Gem of an idea is just one way to make it big
NOT everyone would consider owning the world’s largest collection of sapphires as a problem. But then, Richard Farleigh is most definitely not everyone. Now based in London and Monte Carlo, the Australian-born investor is perhaps best known for his former role on BBC TV’s Dragon’s Den.
His international success has followed an upbringing that couldn’t have been tougher.
The son of an alcoholic sheep shearer with a family of 11 children, he was sent to a foster home aged just three, where one of his teachers described him as “backward.”
Despite these early setbacks he went on to excel at mathematics and chess – he is an internationally-ranked player – and later won an economics scholarship to the University of New South Wales.
He then joined Bankers Trust Australia in Sydney aged 23 as a trader and stayed there for 10 years.
He was hired to run a hedge fund in Bermuda and moved there with his first wife and baby son. Three years later, he had earned enough to retire, aged 34, and moved to Monte Carlo.
After working with David Norwood to fund a number of commercial ventures in the UK, he made millions backing British technology companies.
In 2006, he was ranked at 876 in the Sunday Times Rich List, with an estimated net worth of £66m.

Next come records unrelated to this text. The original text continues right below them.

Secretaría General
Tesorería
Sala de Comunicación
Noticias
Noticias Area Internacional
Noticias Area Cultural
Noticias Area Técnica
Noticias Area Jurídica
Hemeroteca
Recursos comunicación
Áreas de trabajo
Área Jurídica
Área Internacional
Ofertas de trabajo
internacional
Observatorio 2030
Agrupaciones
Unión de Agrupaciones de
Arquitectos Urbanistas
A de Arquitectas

Richard likes to think of himself as a business angel rather than a venture capitalist, avoiding confrontation in favour of a more moderate approach to investing.
And as for those sapphires? “I got sloppy,” he ruefully admits. “I had shares in a listed company which came to me with a side deal to buy sapphires from Sri Lanka.
“Normally, they’d be sold to Thailand, where stones are heated to give them their colour, but the US company thought it had the technology to do it. I put up $1m, the company went broke – and I ended up with the stones.”